Some say Hadoop is dead due to the financial troubles of the leading companies. I say it’s just heating up for the next round. Plus, there are barely any other options for an on-premises data lake. And there are still many enterprises that invest in this open source technology. They are doing it for a good reason, which I’ll try to outline here.
People are naturally keen on new technology trends. I am too, but sometimes we just go too far too fast. And being keen is also not a real business case and reason to invest.
The idea behind Hadoop
The whole idea behind Hadoop started somewhere in large enterprise IT giants like Google or Yahoo. They developed distributed file systems and computing for their dedicated use-case. And they have been making millions with it for years now.
You may ask: What’s the problem? Well, quite often people think that if a technology worked for other companies it should work for their company too, right? But unfortunately, that’s not the case. There is a big difference between the development of a new technology to execute a strong business use case and implementing the new technology as a use case itself.
If you don’t know how your organization would benefit from technologies like Hadoop, you need to start looking for use cases and preferably for those that would make such a time-consuming implementation worth trying.
Connection between Hana and Hadoop
This is where the connection between Hana and Hadoop starts to make a lot of sense. And it’s easy math. If you want to implement Hana, you can save a lot on downsizing licenses and hardware by keeping some of the data in the Hadoop. This offloading is one of the scenarios we at Datavard manage quite often. Essentially, we analyze how much of the data in the system is being actively used and create offloading strategies for those that aren’t. You would be very surprised how much data in an enterprise SAP system, especially in a business warehouse, is literally never being used.
After migrating data to Hadoop or any other source, your SAP system is ready to migrate to Hana. It’s not only smaller, it’s also secured for future data growth. Of course, you can still consume and change offloaded data as if they were on your old system.
Although this is a very tangible cost-saving case that we recommend, the question remains: Does it make sense to implement Hadoop along with the Hana system? For the average Hana system size, we are talking about a few terabytes while a Hadoop implementation starts at ~100 terabytes for a proof of concept and grows easily to petabytes for “real” clusters. Let’s not forget that there are other possible targets for offloading like standard RDBMS or filesystems.
To answer the feasibility check of the complete Hana and Hadoop solution, we need to dig a bit deeper.
Increasing the value of data with integration
With the integration of SAP and a big data platform, you are inherently receiving a lot of opportunities to increase the value of your data. This is happening due to the combination of intelligence that you have in your business’ essential data and the environment around your business.
Those variables can be, for example, availability and price changes of materials for your production, sentiment analyses data for your marketing strategy, customer-related data for your sales, customer behavior patterns for retail and many more. As long as you are aware of the variables you can effectively gather related data and combine them with the company’s core business data.
To process all those data sources, you need a powerful and scalable platform like Hadoop and lean integration with SAP. Hadoop comes with native components capable to process most of the data sources you will need, but SAP is an exception.
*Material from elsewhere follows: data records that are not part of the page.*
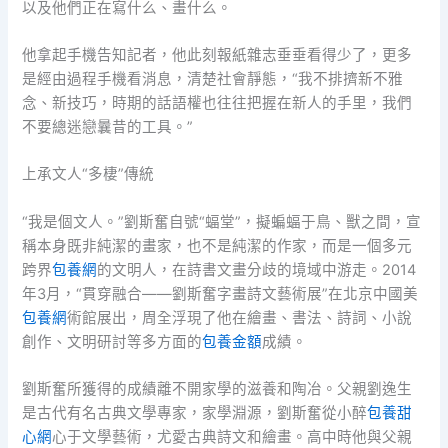
以及他們正在寫什么、畫什么。
他拿起手機告知記者，他此刻報紙雜志垂垂看得少了，更多
是經由過程手機看消息，清楚社會靜態，“我不排擠新不雅
念、新技巧，時期的話語權也往往把握在新人的手里，我們
不要總迷戀曩昔的工具。”
上承文人“多棲”傳統
“我是個文人。”劉斯奮自號“蝠堂”，擬蝙蝠于鳥、獸之間，宣
稱本身既非純潔的畫家，也不是純潔的作家，而是一個多元
跨界
包養網
的文明人，在詩書文畫分歧的境域中游走。2014
年3月，“貫穿融合——劉斯奮字畫詩文藝術展”在北京中國美
包養網
術館展出，周全浮現了他在繪畫、書法、詩詞、小說
創作、文明研討等多方面的
包養金額
成績。
劉斯奮所獲得的成績離不開家學的滋養和陶冶。父親劉逸生
是古代有名古典文學專家，家學淵源，劉斯奮從小醉
包養甜
心網
心于文學藝術，尤愛古典詩文和繪畫。高中時他與父親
This is due to the data model and the application layer. If you simply take data from the underlying database, you will get data that just doesn’t make sense or, even worse, will include personal data or other essential data you should not have access to in the first place.
Consequently, we always recommend a lean tool for integration with SAP. By “lean” we mean that you don’t need to install any other hardware component into your network, it must closely integrate with the SAP application layer, unlock the data-model for data scientists and engineers from the big data world and follow SAP authorization concepts.
If we look back at the advantages of integration – increasing cost savings by decreasing your Hana footprint in combination with options to enhance the value of your data in the Hadoop – we might be able to justify investment into the implementation.
I say ‘we might’ because we are still missing the actual numbers. Productive environment implementations could take years, making it more a program or strategy-oriented decision than just the implementation of a single project.
Based on our experience it’s possible to see the first benefits of offloading and integration after 3 to 6 months. This estimate assumes that you use smart software and an experienced project team. Additionally, it requires that you are not at the beginning of the journey – meaning you have your Hana system and Hadoop platform already up and running and you are actively talking to your company’s business departments about what their business variables are.